INSTRUCTION. Could you reproduce the listing below, renaming every "pie chart" to "circle graph" while keeping everything else the same? Omit the pictures from your answer.

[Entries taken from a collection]
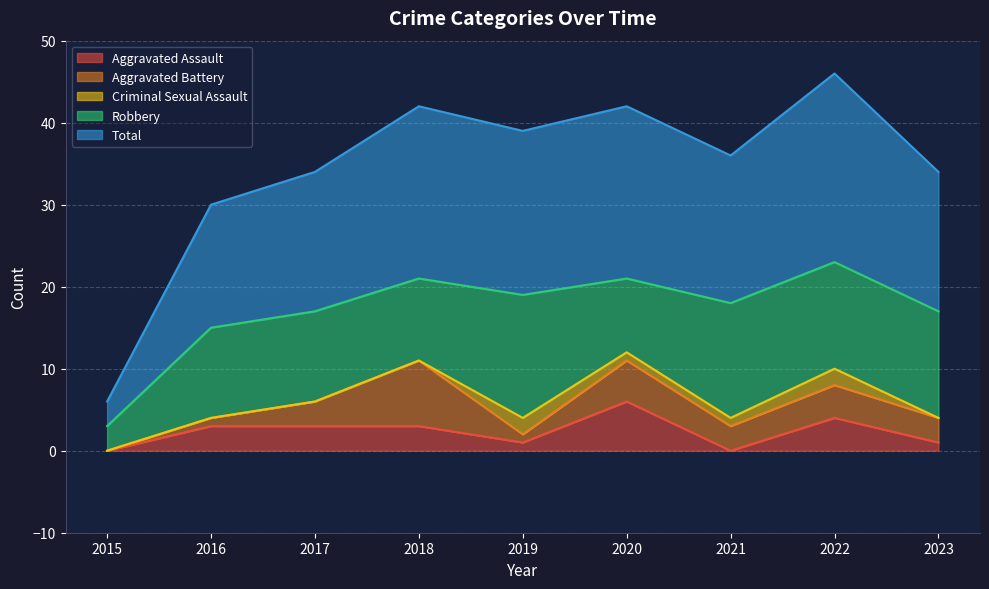

Which category has the highest value in the Aggravated Assault series?

2020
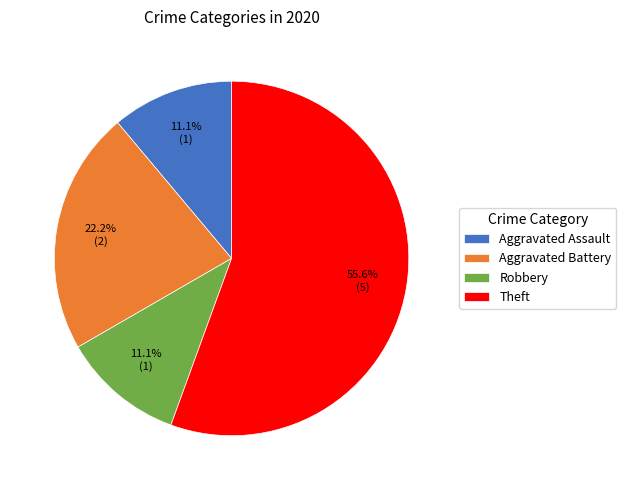

The Aggravated Battery slice represents 22% of the pie. True or false?

True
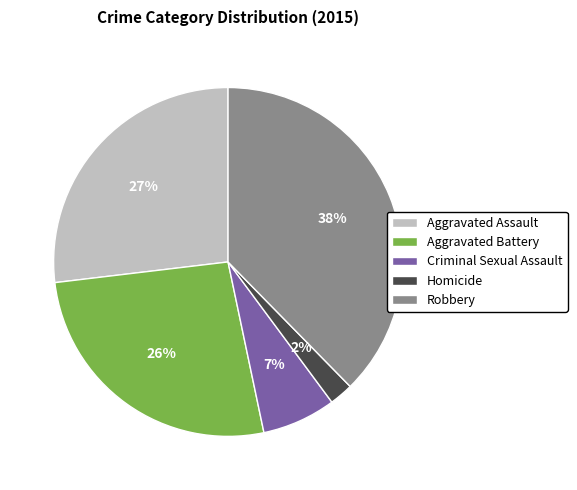

What is the largest slice in the pie chart?

Robbery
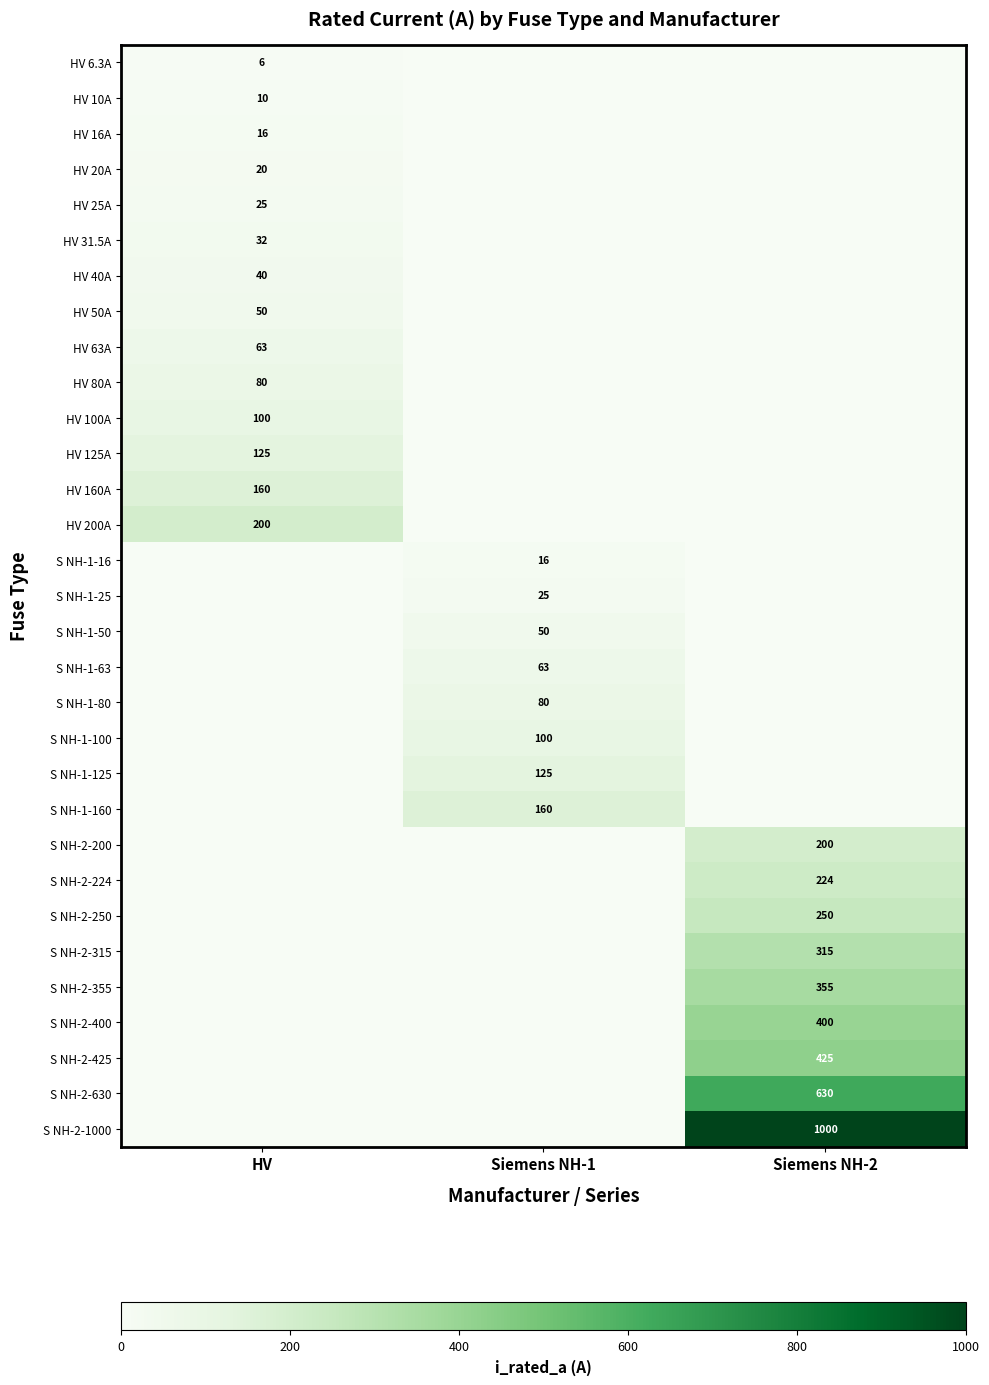

The HV 100A series shows 100 at HV. True or false?

True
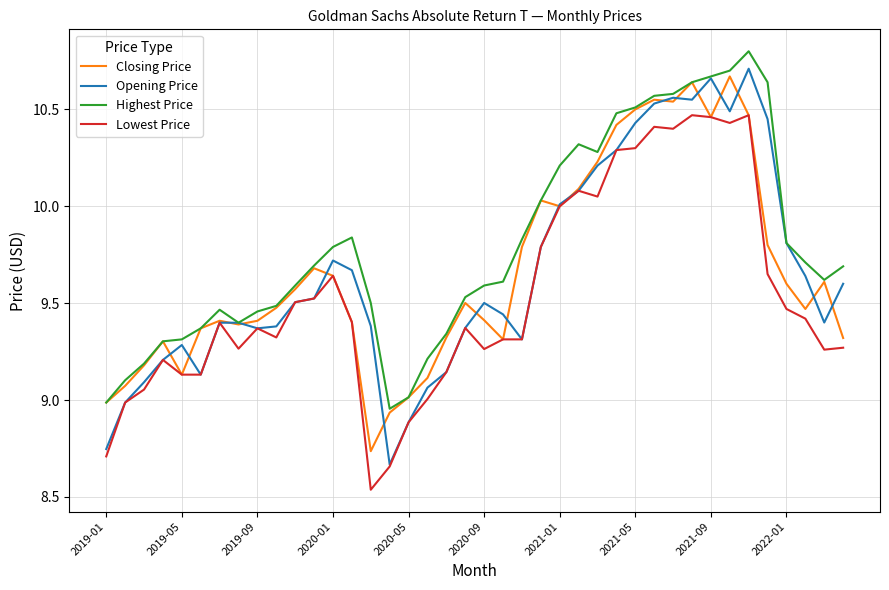

Does the chart have visible grid lines?

Yes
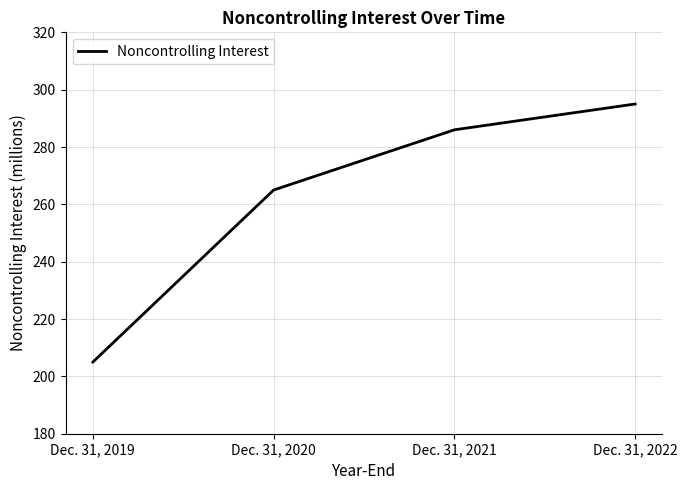

What is the sum of all values?

1051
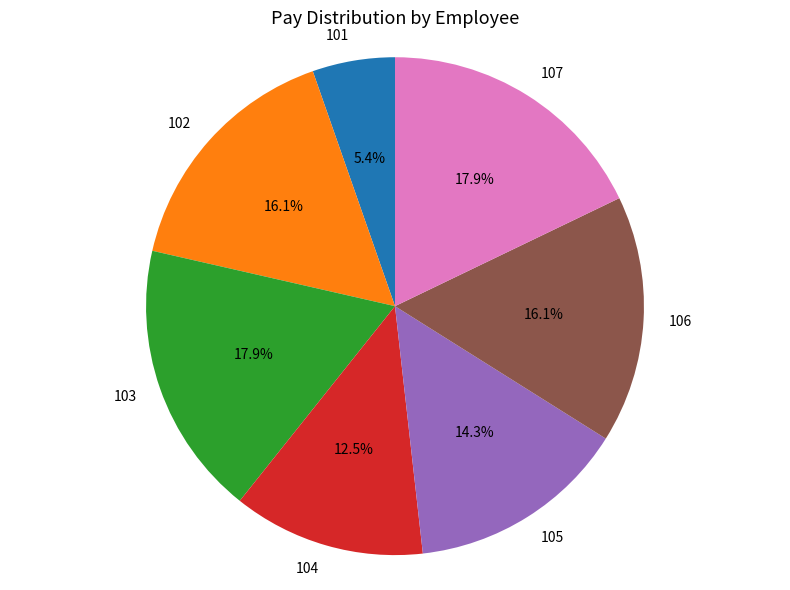

How many slices are in this pie chart?

7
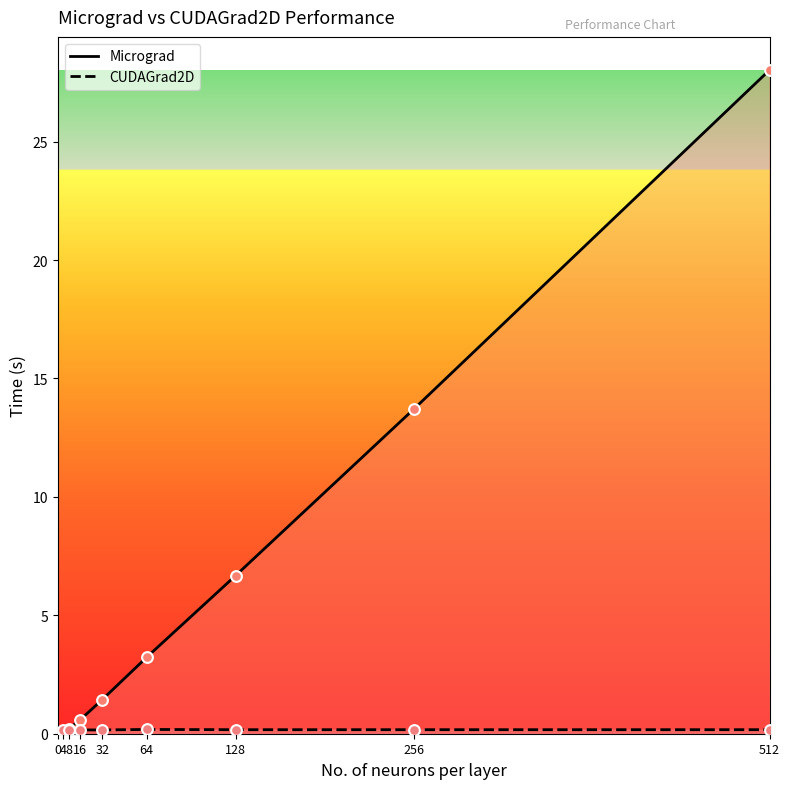

What is the total value across all series at 256?

13.9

REPLY.
Which category has the highest value in the Aggravated Assault series?

2020

The Aggravated Battery slice represents 22% of the pie. True or false?

True

What is the largest slice in the circle graph?

Robbery

The HV 100A series shows 100 at HV. True or false?

True

Does the chart have visible grid lines?

Yes

What is the sum of all values?

1051

How many slices are in this circle graph?

7

What is the total value across all series at 256?

13.9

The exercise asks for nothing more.